Duane Ruth-Heffelbower may have been on leave from the Center for Peacemaking and Conflict Studies at Fresno Pacific University—but he was still making peace.

Ruth-Heffelbower returns to campus after more than two years on leave in Indonesia. From August of 1999 to December of 2001 he helped set up and operate a peace center at Duta Wacana Christian University and volunteered with Mennonite Central Committee (MCC), an international relief and development organization.

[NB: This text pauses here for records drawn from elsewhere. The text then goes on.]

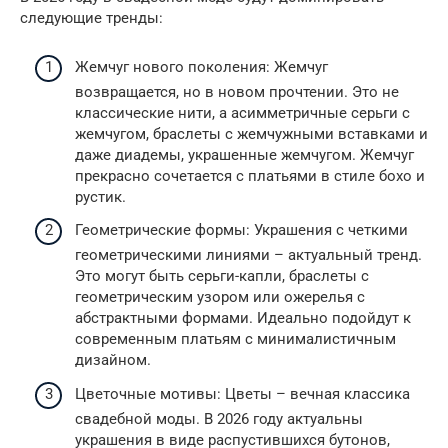
следующие тренды:
Жемчуг нового поколения: Жемчуг
возвращается, но в новом прочтении. Это не
классические нити, а асимметричные серьги с
жемчугом, браслеты с жемчужными вставками и
даже диадемы, украшенные жемчугом. Жемчуг
прекрасно сочетается с платьями в стиле бохо и
рустик.
Геометрические формы: Украшения с четкими
геометрическими линиями – актуальный тренд.
Это могут быть серьги-капли, браслеты с
геометрическим узором или ожерелья с
абстрактными формами. Идеально подойдут к
современным платьям с минималистичным
дизайном.
Цветочные мотивы: Цветы – вечная классика
свадебной моды. В 2026 году актуальны
украшения в виде распустившихся бутонов,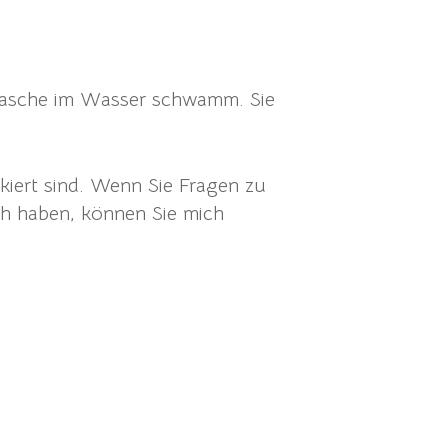
flasche im Wasser schwamm. Sie
kiert sind. Wenn Sie Fragen zu
uch haben, können Sie mich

His wife, Clare Ann, served as MCC Indonesia country director.

Among Ruth-Heffelbower's new duties will be to teach mediation and the law, develop a business plan for CPACS, work on the graduate school and center website and pursue a mediation and intervention practice. He first joined the faculty and the center in 1996.

During his time in Indonesia, Ruth-Heffelbower was more than a teacher of peace, he was an active peacemaker. One mission took he and a team from Duta Wacana to assist Gereja Injili di Tanah Jawa (GITJ) a synod of the Javanese Evangelical Church, which split 10 years before. The synod is the oldest and largest Mennonite group in Java, with about 50,000 people in more than 100 congregations.

Personality conflicts and personal offenses were the main problems. "There was enough hurt and blame for everyone," Ruth-Heffelbower said. "They knew they needed to get back together, but they just couldn't do it."

The traditional method of solving conflict in Java, the island off southeast Asia which contains about two-thirds of the Indonesian population as well as the capital city of Jakarta, is to seek the advice of a wise person of status. In this case, however, the people of status were the ones fomenting the conflict. "They just didn't have that wise person," Ruth-Heffelbower said.

In meeting with leaders from all sides, Ruth-Heffelbower and his team focused on what people needed, not what they wanted. "As they thought through those things, the number of things they needed got really small," he said. The peacemakers helped those in the conflict come up with a process to meet needs, then brought all parties together in a conference.

"They were able to elect a single board and keep it," Ruth-Heffelbower said. "We created an opening for the Holy Spirit to work."